Laura Lamiel, Les yeux de W (détail)

Son art est-il pour autant désincarné ? Rien n’est moins sûr : à travers ce corps absent mais suggéré en filigrane, ou plus explicite et organique, quelque chose de charnel qui mettrait la violence à distance se livre ici. Ainsi de la série Forclose montrée à l’étage : sur des tables en verre, chemises blanches nouées à la façon des camisoles de force et livres ou cahiers scellés - muets ? - retiennent ce que les miroirs posés au sol révèlent de leur face cachée : dessins rouge sang, écritures biffées de carmin… Et puis ces pelotes de fil rouge enroulées-déroulées, telles des viscères. Aux murs, des peintures, rouges elles aussi: visages dits « têtes perdues » bâillonnés de vermillon - comment ne pas songer ici aux Otages de Fautrier ? -, « racines » semblables à des veines, « bouches » exhalant leur souffle...

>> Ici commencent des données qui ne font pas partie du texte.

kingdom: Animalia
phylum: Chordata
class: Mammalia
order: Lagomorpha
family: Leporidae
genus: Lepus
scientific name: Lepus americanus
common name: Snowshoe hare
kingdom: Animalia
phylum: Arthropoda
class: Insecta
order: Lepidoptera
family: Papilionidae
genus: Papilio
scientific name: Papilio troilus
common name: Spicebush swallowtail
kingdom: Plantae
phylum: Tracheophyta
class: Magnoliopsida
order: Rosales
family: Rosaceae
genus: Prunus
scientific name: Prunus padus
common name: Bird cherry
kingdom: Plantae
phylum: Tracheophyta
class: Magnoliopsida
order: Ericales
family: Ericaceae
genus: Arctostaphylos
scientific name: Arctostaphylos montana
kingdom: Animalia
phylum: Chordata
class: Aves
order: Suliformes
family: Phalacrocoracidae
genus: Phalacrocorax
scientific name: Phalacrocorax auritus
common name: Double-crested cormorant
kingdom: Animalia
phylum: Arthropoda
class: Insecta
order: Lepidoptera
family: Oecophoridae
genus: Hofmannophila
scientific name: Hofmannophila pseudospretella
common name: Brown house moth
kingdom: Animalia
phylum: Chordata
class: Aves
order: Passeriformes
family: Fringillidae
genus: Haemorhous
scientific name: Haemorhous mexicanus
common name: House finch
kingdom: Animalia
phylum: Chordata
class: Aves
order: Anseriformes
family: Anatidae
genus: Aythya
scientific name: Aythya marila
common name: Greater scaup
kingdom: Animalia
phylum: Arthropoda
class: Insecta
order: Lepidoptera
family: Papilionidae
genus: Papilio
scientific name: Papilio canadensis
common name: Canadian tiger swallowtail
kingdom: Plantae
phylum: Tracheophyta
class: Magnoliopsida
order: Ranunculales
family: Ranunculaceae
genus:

Laura Lamiel, Têtes perdues - Forclose

Au bord de quel abîme intérieur - vertige des profondeurs - Laura Lamiel nous fait-elle donc pencher ? Comment, en définitive, accueillir l’indicible d’une œuvre située au-delà du langage et se refusant par essence à tout discours ? Sans doute en ne cherchant pas à la circonscrire, mais bien plutôt à en éprouver la présence mystérieuse, entre ombre et lumière, par la rencontre.

Odile de Loisy

 

Laura Lamiel est représentée par la galerie parisienne Marcelle Alix qui lui consacre une exposition en juin 2019. Une monographie doit paraître sur son travail en mai 2019.